Given text |

## Start

By BRUCE DENNILL, ROB HOFMEYR, DRIES BRUNT, KATE DENNILL
The Uncommoners – The Crooked Sixpence by Jennifer Bell
An American Family by Khizr Khan
Intruders by Mohale Mashigo
NIV Kid’s Visual Study Bible by Zondervan
Earth’s Last Empire by John Hagee
Interiors: The Greatest Rooms Of The Century, project managed by Ellen Christie
Pitched as children’s or young adult literature, The Uncommoners – The Crooked Sixpence is richly imagined and entertaining enough to thrill readers of any age. Drawing from English folklore and her own experiences growing up and working in a bookshop as a specialist children’s book seller, Jennifer Bell invented the magical world of Lundinor, where everyday rules are turned on their heads, though a recognisable structure does emerge as her protagonists explore the place further. The basic story involves a pair of children, Ivy and Seb Sparrow, whose granny is kidnapped and needs their help. In the best traditions of everyone from the Famous Five to Roald Dahl’s Matilda, they are brave and resourceful and come up with creative ways to navigate a myriad frightening situations. There is the delicious hint of terror that makes reading such tales so addictive, and the way Bell develops her fantasy world here points to the hopeful establishment of a new series for the author’s growing fanbase to devour in years to come.

## End

Records in a dataset |
## Start

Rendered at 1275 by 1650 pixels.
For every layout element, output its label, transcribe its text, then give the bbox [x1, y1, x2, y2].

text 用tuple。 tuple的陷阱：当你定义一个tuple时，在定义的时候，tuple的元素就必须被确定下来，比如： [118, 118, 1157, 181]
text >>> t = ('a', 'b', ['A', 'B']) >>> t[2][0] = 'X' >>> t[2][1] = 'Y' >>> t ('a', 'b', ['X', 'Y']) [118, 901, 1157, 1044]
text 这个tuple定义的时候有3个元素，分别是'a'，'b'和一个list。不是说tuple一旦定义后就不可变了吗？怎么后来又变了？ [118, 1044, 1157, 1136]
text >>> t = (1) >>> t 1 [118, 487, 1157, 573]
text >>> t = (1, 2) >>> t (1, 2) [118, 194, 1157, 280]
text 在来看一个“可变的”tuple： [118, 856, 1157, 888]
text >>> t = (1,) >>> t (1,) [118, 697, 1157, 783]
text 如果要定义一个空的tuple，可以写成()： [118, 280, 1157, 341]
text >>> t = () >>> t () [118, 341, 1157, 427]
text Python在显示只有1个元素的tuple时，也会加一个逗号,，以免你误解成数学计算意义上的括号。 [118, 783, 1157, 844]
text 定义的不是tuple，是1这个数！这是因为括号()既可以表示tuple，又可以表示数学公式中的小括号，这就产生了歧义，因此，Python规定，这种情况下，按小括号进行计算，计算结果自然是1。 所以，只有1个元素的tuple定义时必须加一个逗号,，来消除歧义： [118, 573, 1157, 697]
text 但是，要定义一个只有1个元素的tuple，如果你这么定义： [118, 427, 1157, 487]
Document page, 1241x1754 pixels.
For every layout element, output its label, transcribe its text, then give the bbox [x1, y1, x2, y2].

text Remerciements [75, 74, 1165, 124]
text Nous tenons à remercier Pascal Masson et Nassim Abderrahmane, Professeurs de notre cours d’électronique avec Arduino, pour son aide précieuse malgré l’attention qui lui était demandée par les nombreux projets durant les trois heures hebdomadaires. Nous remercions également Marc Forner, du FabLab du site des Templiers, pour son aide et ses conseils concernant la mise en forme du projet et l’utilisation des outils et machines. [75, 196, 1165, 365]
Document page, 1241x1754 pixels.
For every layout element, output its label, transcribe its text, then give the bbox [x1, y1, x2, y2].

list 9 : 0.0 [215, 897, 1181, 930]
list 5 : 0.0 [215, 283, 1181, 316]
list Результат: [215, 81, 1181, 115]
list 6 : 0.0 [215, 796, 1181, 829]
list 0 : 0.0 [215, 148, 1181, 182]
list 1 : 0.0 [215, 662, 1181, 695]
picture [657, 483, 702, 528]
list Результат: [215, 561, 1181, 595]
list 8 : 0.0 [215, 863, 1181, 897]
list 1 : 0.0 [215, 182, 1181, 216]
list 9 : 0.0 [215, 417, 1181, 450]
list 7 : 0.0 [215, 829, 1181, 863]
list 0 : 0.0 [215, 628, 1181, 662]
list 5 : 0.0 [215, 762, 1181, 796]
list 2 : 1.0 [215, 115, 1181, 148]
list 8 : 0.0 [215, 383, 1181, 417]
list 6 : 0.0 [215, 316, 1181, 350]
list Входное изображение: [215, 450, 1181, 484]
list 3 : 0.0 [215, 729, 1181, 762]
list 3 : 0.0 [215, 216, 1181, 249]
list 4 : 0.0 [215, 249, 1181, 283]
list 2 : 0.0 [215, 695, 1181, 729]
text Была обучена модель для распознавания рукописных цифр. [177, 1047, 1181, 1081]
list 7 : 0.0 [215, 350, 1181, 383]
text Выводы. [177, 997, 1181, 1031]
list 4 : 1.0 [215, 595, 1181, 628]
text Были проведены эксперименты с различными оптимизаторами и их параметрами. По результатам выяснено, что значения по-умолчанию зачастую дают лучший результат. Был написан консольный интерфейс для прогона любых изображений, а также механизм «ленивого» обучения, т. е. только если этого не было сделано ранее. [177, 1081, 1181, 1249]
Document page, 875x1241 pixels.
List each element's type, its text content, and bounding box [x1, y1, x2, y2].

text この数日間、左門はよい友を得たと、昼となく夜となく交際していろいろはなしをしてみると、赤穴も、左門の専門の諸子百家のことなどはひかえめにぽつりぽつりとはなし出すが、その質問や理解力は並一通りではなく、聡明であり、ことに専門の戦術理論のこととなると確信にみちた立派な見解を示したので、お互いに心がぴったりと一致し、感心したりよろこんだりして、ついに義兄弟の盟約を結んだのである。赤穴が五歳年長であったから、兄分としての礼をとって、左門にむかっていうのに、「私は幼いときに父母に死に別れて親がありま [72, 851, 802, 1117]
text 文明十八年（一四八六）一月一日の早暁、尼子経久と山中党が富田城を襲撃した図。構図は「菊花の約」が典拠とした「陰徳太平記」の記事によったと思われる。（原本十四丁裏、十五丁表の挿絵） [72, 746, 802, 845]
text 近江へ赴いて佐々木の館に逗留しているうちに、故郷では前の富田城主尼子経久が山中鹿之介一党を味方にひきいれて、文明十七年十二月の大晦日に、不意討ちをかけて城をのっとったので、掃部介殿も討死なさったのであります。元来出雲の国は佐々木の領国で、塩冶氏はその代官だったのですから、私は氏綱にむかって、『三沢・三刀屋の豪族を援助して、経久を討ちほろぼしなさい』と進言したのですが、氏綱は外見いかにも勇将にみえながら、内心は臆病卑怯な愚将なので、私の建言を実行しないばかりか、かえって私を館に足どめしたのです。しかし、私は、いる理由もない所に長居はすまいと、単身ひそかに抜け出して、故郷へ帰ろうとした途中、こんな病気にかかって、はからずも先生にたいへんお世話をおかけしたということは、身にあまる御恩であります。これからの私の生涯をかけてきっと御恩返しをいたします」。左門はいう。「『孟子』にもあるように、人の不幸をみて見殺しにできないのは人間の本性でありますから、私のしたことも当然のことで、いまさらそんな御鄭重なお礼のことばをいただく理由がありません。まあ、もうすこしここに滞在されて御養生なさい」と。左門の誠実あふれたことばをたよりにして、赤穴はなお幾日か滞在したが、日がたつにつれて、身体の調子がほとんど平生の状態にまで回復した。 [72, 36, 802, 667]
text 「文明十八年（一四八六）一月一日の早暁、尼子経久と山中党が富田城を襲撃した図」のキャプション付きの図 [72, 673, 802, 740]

## End

Exercise prompt |
Answer these questions from the book reviews text:
(a) Who is the author of An American Family?
(b) What is the magical world that Jennifer Bell invented called?
(c) What are the names of the two children whose granny is kidnapped?

The response |
(a) Khizr Khan
(b) Lundinor
(c) Ivy and Seb Sparrow